A September 10, 2013 decision from the Ninth Circuit Court of Appeals should give comfort to even the most confidentially-minded of lawyers. In Joffe v. Google, Inc., the Ninth Circuit considered whether the federal Wiretap Act covers communications over Wi-Fi networks. That act imposes liability on anyone who “intentionally intercepts . . . any wire, oral, or electronic communication,” subject to some exceptions. See 18 U.S.C. § 2511(1)(a). Google argued that one of those exceptions carved out public Wi-Fi networks because they were, among other things, “accessible to the general public.” The court rejected Google’s argument and held as follows:
Wi-Fi transmissions are not “readily accessible” to the “general public” because most of the general public lacks the expertise to intercept and decode payload data transmitted over a Wi-Fi network. Even if it is commonplace for members of the general public to connect to a neighbor’s unencrypted Wi-Fi network, members of the general public do not typically mistakenly intercept, store, and decode data transmitted by other devices on the network. Consequently, we conclude that Wi-Fi communications are sufficiently inaccessible that they do not constitute an “electronic communication . . . readily accessible to the general public” under 18 U.S.C. § 2511(2)(g)(i) as the phrase is ordinarily understood.

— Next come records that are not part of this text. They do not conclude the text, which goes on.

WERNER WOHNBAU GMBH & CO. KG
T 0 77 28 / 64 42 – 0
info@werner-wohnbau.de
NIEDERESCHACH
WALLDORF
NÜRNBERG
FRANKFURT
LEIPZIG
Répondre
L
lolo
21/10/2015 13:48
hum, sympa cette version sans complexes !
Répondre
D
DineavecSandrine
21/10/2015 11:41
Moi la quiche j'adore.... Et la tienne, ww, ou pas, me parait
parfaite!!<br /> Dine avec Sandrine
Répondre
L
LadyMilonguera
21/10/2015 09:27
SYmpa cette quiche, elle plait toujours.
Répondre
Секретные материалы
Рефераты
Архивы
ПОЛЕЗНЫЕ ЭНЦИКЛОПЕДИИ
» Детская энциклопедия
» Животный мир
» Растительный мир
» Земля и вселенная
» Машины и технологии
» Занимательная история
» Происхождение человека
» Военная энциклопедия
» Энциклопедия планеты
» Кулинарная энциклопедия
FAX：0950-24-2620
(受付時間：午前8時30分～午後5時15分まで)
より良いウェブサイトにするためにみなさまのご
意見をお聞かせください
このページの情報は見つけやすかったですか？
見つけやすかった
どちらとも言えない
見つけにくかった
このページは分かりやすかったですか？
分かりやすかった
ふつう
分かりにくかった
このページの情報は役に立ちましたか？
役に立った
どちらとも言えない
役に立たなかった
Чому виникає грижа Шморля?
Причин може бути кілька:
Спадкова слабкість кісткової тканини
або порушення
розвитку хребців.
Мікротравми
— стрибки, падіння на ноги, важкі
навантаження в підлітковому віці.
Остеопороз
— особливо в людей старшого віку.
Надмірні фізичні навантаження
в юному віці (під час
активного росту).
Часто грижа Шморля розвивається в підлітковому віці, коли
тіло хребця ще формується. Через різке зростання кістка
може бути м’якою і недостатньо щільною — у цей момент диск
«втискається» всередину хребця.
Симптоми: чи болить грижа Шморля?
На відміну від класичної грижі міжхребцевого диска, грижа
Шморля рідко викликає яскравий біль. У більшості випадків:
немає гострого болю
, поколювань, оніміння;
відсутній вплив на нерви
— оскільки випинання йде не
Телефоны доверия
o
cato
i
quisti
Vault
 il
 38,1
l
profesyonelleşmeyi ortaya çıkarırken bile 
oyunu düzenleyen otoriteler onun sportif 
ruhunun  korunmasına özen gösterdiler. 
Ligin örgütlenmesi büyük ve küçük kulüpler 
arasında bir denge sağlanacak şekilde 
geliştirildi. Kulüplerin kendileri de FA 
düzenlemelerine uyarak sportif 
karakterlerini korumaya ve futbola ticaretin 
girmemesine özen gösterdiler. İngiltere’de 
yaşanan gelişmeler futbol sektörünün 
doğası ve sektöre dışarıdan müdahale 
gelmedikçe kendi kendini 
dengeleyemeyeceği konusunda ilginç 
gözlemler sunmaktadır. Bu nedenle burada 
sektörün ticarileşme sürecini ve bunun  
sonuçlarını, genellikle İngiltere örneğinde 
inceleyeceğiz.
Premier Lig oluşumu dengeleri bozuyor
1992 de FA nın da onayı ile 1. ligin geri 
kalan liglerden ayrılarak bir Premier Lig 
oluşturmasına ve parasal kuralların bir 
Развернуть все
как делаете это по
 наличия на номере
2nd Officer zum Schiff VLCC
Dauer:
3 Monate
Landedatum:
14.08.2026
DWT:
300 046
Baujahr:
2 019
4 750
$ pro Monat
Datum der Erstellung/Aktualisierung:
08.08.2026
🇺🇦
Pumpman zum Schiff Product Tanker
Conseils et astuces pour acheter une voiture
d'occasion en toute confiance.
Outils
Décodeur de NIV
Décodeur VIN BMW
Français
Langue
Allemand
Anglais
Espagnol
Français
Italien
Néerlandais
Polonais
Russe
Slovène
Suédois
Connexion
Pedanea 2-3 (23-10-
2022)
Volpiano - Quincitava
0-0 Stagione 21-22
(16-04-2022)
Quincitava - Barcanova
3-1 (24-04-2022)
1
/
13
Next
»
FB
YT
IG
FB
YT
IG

This decision not only is sensible, but also has important implications for lawyers. The rules of professional conduct require only that a lawyer “make reasonable efforts to prevent the inadvertent or unauthorized disclosure of, or unauthorized access to, information relating to the representation of a client.” See ABA Model Rule 1.6(c). In the wake of the Joffe v. Google opinion, it is now “reasonable” for a lawyer to assume that the communication of client information over a Wi-Fi network is “confidential” — after all, any interception by a would-be interceptor would violate the federal Wiretap Act. Therefore, it is no less reasonable for a lawyer to communicate over (now) federally-protected Wi-Fi networks than to communicate over federally-protected wireless phone networks, landlines and fax lines. In all cases, of course, fit the means of communication to the sensitivity of the information.